Are you saying I should better read you description? 🤣 If so, I believe you are right...

I misunderstood your proposal. Sorry.

trgiangdo commented 2 months ago

So do we agree on the requirements now?

jrobinAV commented 2 months ago

After a better reading, I now understand the proposal. I am okay with the concepts exposed in the Taipy core package. But I believe it does not answer the issue, in particular on the sentence from the description that is, in the end, the root motivation of the issue:

"I think the inputs/outputs of interest for the Data Node Selector are relative to the whole Config."

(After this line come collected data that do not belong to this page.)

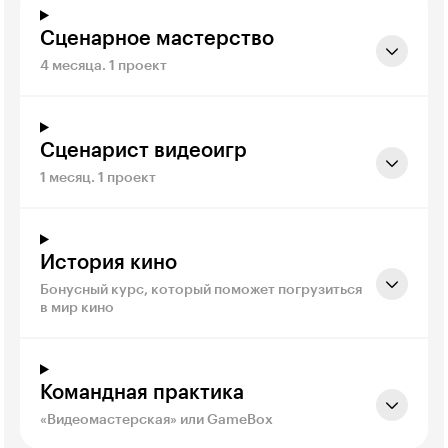
Сценарное мастерство
4 месяца. 1 проект
Сценарист видеоигр
1 месяц. 1 проект
История кино
Бонусный курс, который поможет погрузиться
в мир кино
Командная практика
«Видеомастерская» или GameBox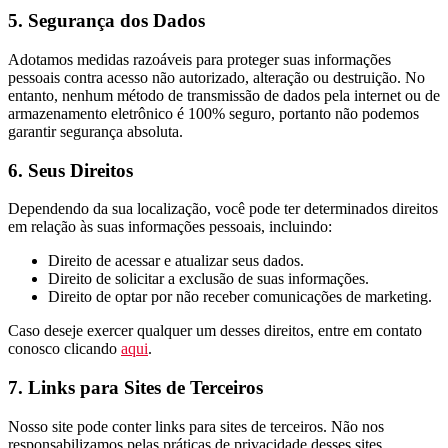
5. Segurança dos Dados
Adotamos medidas razoáveis para proteger suas informações
pessoais contra acesso não autorizado, alteração ou destruição. No
entanto, nenhum método de transmissão de dados pela internet ou de
armazenamento eletrônico é 100% seguro, portanto não podemos
garantir segurança absoluta.
6. Seus Direitos
Dependendo da sua localização, você pode ter determinados direitos
em relação às suas informações pessoais, incluindo:
Direito de acessar e atualizar seus dados.
Direito de solicitar a exclusão de suas informações.
Direito de optar por não receber comunicações de marketing.
Caso deseje exercer qualquer um desses direitos,
entre em contato
conosco clicando
aqui
.
7. Links para Sites de Terceiros
Nosso site pode conter links para sites de terceiros. Não nos
responsabilizamos pelas práticas de privacidade desses sites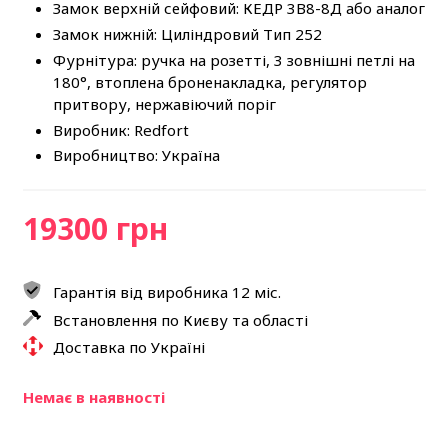
Замок верхній сейфовий: КЕДР 3В8-8Д або аналог
Замок нижній: Циліндровий Тип 252
Фурнітура: ручка на розетті, 3 зовнішні петлі на
180°, втоплена броненакладка, регулятор
притвору, нержавіючий поріг
Виробник: Redfort
Виробництво: Україна
19300 грн
Гарантія від виробника 12 міс.
Встановлення по Києву та області
Доставка по Україні
Немає в наявності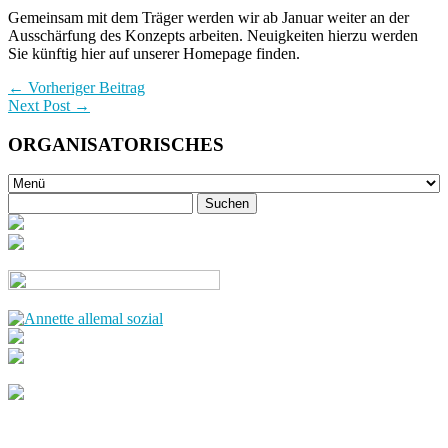
Gemeinsam mit dem Träger werden wir ab Januar weiter an der
Ausschärfung des Konzepts arbeiten. Neuigkeiten hierzu werden
Sie künftig hier auf unserer Homepage finden.
← Vorheriger Beitrag
Next Post →
ORGANISATORISCHES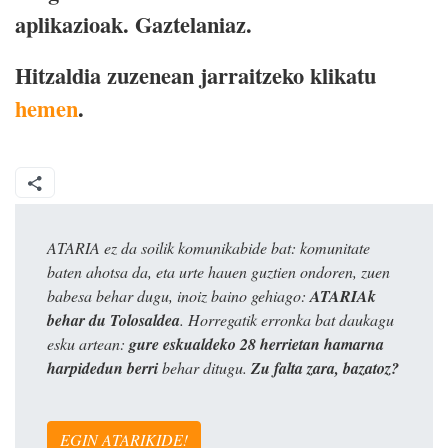
aplikazioak. Gaztelaniaz.
Hitzaldia zuzenean jarraitzeko klikatu
hemen
.
ATARIA ez da soilik komunikabide bat: komunitate
baten ahotsa da, eta urte hauen guztien ondoren, zuen
babesa behar dugu, inoiz baino gehiago:
ATARIAk
behar du Tolosaldea
. Horregatik erronka bat daukagu
esku artean:
gure eskualdeko 28 herrietan hamarna
harpidedun berri
behar ditugu.
Zu falta zara, bazatoz?
EGIN ATARIKIDE!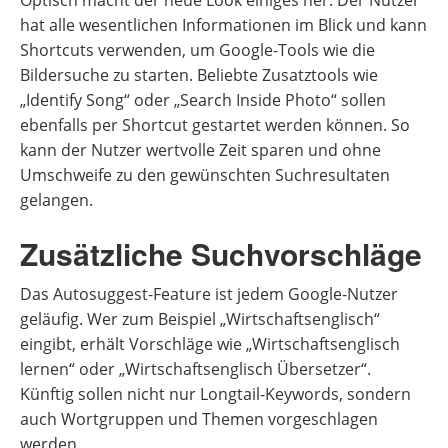
Optisch macht der neue Look einiges her. Der Nutzer
hat alle wesentlichen Informationen im Blick und kann
Shortcuts verwenden, um Google-Tools wie die
Bildersuche zu starten. Beliebte Zusatztools wie
„Identify Song“ oder „Search Inside Photo“ sollen
ebenfalls per Shortcut gestartet werden können. So
kann der Nutzer wertvolle Zeit sparen und ohne
Umschweife zu den gewünschten Suchresultaten
gelangen.
Zusätzliche Suchvorschläge
Das Autosuggest-Feature ist jedem Google-Nutzer
geläufig. Wer zum Beispiel „Wirtschaftsenglisch“
eingibt, erhält Vorschläge wie „Wirtschaftsenglisch
lernen“ oder „Wirtschaftsenglisch Übersetzer“.
Künftig sollen nicht nur Longtail-Keywords, sondern
auch Wortgruppen und Themen vorgeschlagen
werden.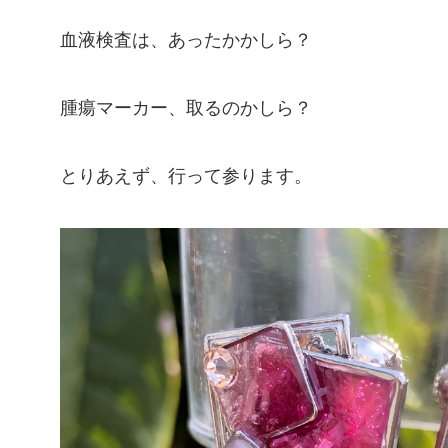
血液検査は、あったかかしら？
腫瘍マーカー、取るのかしら？
とりあえず、行って参ります。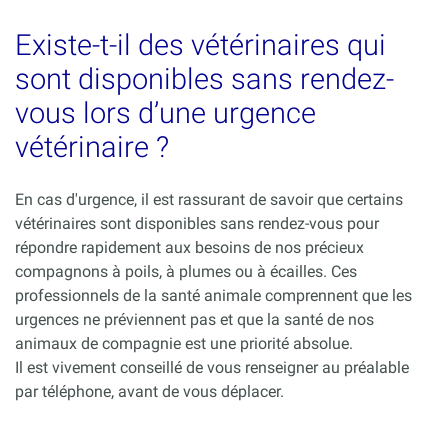
Existe-t-il des vétérinaires qui
sont disponibles sans rendez-
vous lors d’une urgence
vétérinaire ?
En cas d'urgence, il est rassurant de savoir que certains
vétérinaires sont disponibles sans rendez-vous pour
répondre rapidement aux besoins de nos précieux
compagnons à poils, à plumes ou à écailles. Ces
professionnels de la santé animale comprennent que les
urgences ne préviennent pas et que la santé de nos
animaux de compagnie est une priorité absolue.
Il est vivement conseillé de vous renseigner au préalable
par téléphone, avant de vous déplacer.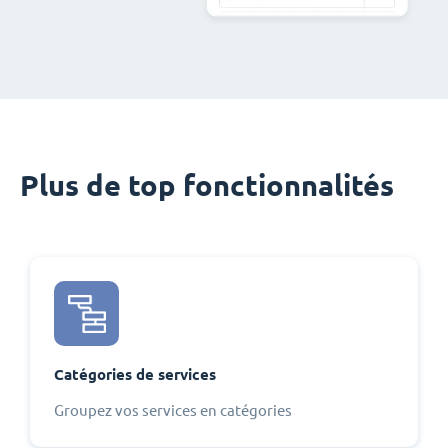
Plus de top fonctionnalités
Catégories de services
Groupez vos services en catégories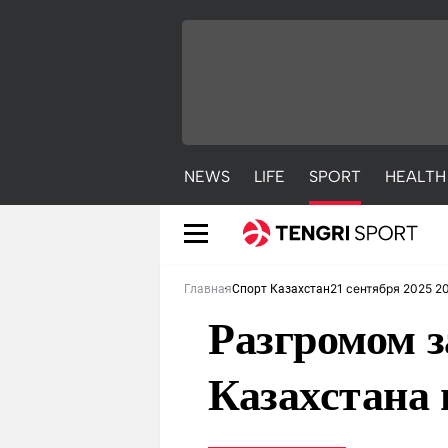
NEWS
LIFE
SPORT
HEALTH
21 сентября 2025 2
Главная
Спорт Казахстан
Разгромом з
Казахстана 
NEWS
LIFE
S
Новости
Красиво
С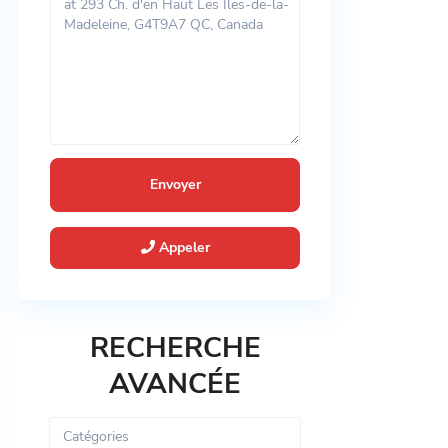
Appeler
RECHERCHE
AVANCÉE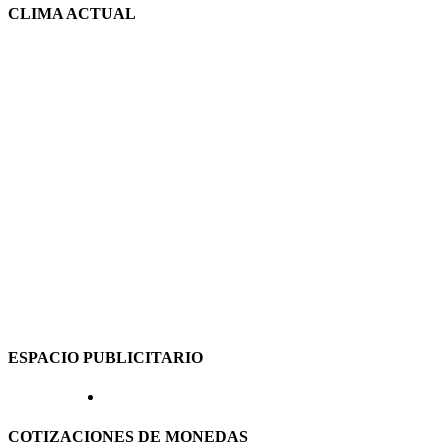
CLIMA ACTUAL
ESPACIO PUBLICITARIO
COTIZACIONES DE MONEDAS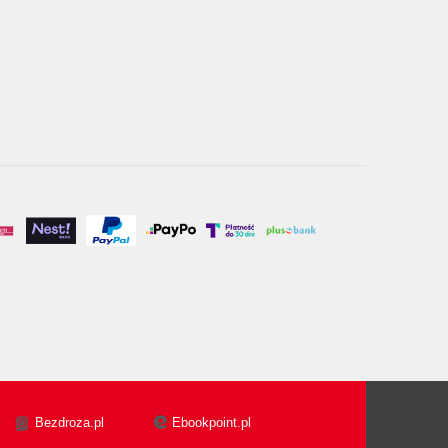
Bezdroza.pl
Ebookpoint.pl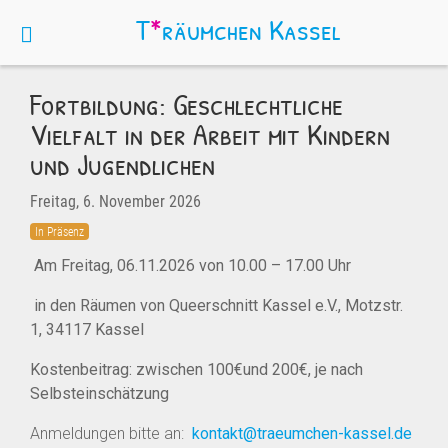
T
*
räumchen
Kassel
Fortbildung: Geschlechtliche
Vielfalt in der Arbeit mit Kindern
und Jugendlichen
Freitag, 6. November 2026
In Präsenz
A
m Freitag, 06.11.2026 von 10.00 – 17.00 Uhr
in den Räumen von Queerschnitt Kassel e.V., Motzstr.
1, 34117 Kassel
Kostenbeitrag: zwischen 100€und 200€, je nach
Selbsteinschätzung
Anmeldungen bitte an:
kontakt@traeumchen-kassel.de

I strongly believe, we don't want to expose the config inputs and outputs in the data node selector. The config is a developer concept, not an end-user concept. The end-user will not easily understand the input and output data nodes. What is needed in the data node selector is another concept that sometimes (mostly in demos) overlaps with the developer input-output data node concept. My understanding is that the end-user wants to access two kinds of data nodes quickly:

jrobinAV commented 1 week ago

A tradeoff has been proposed. The idea is to display in the data node selector the data nodes with a scenario scope in topological order. With this proposal, the scenario is the context used to set the data node rank.

A more formal proposal should come soon.